A malfunction caused the fire, starting in the bedroom where the heater was being used, with smoke spreading throughout the 19-story building, FDNY Commissioner Daniel Nigro has said.

The smoke killed 17 people, including eight children.

On Tuesday night, stoic teenagers stood in silence in the frigid cold on East 181st Street, near the site of the building, holding up photographs of younger loved ones and friends who perished in the fire.

Handwritten in black marker on the pictures were messages saying "RIP" and "love you bro." There were other makeshift signs of mourning.

Nearby, adults held candles flickering in the wind; others held onto one another, for solace and to stay warm, as the group sang gospel songs and appealed to a higher power.
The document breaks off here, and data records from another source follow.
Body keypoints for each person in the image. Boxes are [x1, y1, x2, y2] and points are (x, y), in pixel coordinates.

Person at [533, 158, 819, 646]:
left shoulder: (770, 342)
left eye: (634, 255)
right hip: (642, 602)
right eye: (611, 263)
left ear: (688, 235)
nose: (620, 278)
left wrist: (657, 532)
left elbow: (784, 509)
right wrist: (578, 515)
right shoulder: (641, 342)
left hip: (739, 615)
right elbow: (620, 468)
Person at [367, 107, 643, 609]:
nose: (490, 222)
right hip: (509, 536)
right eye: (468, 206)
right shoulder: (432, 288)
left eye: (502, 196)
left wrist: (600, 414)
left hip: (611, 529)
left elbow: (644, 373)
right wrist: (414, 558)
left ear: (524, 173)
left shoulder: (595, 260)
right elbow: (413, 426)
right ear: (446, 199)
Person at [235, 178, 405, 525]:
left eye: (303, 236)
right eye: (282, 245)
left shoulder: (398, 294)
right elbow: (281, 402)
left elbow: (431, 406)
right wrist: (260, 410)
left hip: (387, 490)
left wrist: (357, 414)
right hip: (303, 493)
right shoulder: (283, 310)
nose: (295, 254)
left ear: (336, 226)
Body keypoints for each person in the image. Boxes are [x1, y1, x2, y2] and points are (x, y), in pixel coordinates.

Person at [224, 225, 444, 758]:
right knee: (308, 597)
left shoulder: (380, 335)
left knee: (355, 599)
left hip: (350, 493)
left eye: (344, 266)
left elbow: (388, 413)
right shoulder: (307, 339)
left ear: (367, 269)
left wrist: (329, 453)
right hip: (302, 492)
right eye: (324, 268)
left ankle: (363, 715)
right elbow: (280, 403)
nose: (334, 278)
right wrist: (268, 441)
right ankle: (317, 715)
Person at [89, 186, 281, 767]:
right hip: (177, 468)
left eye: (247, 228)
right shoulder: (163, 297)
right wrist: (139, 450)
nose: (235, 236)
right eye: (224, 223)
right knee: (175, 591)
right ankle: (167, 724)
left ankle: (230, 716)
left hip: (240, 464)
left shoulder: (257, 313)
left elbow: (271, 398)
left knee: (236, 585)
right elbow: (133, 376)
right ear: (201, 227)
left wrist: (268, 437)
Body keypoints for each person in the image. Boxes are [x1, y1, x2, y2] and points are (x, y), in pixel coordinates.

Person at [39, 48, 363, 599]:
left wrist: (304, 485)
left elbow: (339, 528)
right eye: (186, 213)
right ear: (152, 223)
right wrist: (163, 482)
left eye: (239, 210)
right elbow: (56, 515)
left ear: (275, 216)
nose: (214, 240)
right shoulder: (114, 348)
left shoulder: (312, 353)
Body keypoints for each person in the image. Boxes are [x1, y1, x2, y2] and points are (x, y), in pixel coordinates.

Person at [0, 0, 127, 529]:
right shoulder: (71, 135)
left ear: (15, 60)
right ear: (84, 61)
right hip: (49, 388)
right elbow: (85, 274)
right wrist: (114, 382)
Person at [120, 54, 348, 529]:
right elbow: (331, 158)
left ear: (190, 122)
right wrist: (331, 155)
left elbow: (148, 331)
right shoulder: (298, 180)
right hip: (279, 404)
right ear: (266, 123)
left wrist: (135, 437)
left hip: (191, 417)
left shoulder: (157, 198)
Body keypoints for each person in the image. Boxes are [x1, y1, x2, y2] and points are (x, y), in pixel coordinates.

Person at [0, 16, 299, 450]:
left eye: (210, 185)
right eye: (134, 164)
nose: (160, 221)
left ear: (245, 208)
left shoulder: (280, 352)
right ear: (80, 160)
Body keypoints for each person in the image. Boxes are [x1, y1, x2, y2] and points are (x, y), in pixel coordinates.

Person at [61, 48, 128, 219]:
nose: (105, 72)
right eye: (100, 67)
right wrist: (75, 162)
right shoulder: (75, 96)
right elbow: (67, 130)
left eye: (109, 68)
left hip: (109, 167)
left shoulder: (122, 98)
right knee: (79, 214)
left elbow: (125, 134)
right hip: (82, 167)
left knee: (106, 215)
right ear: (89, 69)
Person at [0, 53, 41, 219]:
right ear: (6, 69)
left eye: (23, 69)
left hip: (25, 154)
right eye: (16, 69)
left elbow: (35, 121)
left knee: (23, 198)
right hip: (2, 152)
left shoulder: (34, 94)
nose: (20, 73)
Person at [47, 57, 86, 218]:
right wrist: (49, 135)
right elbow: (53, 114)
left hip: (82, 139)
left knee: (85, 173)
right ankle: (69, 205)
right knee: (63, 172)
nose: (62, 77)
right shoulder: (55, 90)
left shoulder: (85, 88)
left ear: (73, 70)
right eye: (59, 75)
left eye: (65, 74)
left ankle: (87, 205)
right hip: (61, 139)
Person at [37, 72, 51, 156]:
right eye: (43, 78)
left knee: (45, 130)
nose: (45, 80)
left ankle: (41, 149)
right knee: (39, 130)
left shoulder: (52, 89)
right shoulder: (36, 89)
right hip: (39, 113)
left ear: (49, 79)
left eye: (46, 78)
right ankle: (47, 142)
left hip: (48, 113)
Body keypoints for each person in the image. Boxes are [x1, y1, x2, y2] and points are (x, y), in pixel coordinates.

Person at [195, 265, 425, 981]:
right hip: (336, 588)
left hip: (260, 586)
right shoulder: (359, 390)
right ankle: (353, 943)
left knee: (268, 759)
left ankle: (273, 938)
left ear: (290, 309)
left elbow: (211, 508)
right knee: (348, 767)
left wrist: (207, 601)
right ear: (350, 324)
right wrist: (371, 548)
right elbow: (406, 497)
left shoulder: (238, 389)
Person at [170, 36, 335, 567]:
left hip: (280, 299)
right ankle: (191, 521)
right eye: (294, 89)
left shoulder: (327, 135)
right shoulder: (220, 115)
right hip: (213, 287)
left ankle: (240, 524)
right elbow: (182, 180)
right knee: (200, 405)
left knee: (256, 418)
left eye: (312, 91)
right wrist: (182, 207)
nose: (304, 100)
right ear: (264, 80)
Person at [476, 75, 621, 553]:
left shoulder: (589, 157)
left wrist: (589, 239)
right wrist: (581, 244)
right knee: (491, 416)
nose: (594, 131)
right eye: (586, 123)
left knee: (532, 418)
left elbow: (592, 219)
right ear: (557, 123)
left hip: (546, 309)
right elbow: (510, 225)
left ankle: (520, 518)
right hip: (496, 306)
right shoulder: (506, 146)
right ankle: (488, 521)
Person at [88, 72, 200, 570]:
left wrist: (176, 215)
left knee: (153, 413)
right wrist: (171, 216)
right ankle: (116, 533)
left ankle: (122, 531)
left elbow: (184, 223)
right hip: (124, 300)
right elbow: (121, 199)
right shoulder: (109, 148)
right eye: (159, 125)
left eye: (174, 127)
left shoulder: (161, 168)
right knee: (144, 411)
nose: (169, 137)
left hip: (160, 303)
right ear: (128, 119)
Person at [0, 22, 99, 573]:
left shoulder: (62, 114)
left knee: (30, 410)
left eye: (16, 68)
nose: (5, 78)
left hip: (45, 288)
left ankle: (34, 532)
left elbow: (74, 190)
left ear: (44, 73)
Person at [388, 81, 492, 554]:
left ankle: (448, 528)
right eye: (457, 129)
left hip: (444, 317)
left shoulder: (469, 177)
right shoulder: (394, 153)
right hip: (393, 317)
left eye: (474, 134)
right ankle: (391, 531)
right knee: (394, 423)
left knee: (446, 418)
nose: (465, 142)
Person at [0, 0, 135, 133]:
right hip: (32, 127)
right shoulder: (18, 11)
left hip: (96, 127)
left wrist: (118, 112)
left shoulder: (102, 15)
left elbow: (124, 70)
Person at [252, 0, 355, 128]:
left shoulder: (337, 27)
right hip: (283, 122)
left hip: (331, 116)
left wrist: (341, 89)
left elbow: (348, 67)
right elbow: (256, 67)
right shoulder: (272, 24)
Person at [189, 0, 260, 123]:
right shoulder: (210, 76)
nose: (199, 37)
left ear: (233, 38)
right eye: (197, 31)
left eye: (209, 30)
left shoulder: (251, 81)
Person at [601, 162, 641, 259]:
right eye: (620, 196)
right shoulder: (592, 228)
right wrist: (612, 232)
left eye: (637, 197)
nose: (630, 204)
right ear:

"We are praying for the families with several dozen residents who remain hospitalized with serious injuries fighting for their lives," said Vanessa Gibson, the Bronx borough president. "We are going to be with you every step of the way. … You are our neighbors."

The victims' deaths were ruled an accident, all caused by smoke inhalation, Julie Bolcer, a spokeswoman for the city's Office of Chief Medical Examiner, said on Tuesday.

The smoke from the apartment where the fire started spread because self-closing doors failed to shut as required by law. It spread throughout the building, killing the victims and injuring dozens more.

The family fleeing the duplex apartment on the second and third floors where the fire began had pushed the unit's front door fully open. It never self-closed as required by law, according to the FDNY.

Why that door failed to close — along with another door, to a stairwell upstairs — is a key focus of the fire marshal's investigation into the blaze.

"When it was opened all the way, when occupants escaped, it did not close on its own," FDNY spokesman Frank Dwyer said Tuesday.

Mayor Eric Adams on Monday said the building heat was working properly. The space heater was also being used to warm a bedroom in the family's unit, he said.

Exactly how and why that space heater malfunctioned is also being investigated by the fire marshal, Dwyer said.

Everyone in that duplex apartment, where a family of eight to 12 people lived, managed to escape, he added.

The blaze's worst impact was concentrated on the second, third and 15th floors, although the smoke reached throughout the building, according to Dwyer.

Chief of Department Thomas J. Richardson said multiple stairway doors were open as well, leading to pervasive smoke spread, and chiefs on the scene thinking that there was a second fire.

"In fact, they thought they had a separate fire, maybe, even on the 15th floor, the way the smoke was coming out the windows of the building, but it just turned out that it was smoke that had spread throughout the building due to open stairway doors and the like," he said.

In all, more than 60 people were injured in the building — a 19-story, 120-unit apartment in a below-market-rate housing development called Twin Parks North West in the borough's Tremont section.

Fifteen people remained in critical condition on Tuesday, Dwyer said.

The building is structurally sound, although damaged with smoke, water and other effects of the fire and the firefighting aftermath, Dwyer said. Occupants are returning, where possible.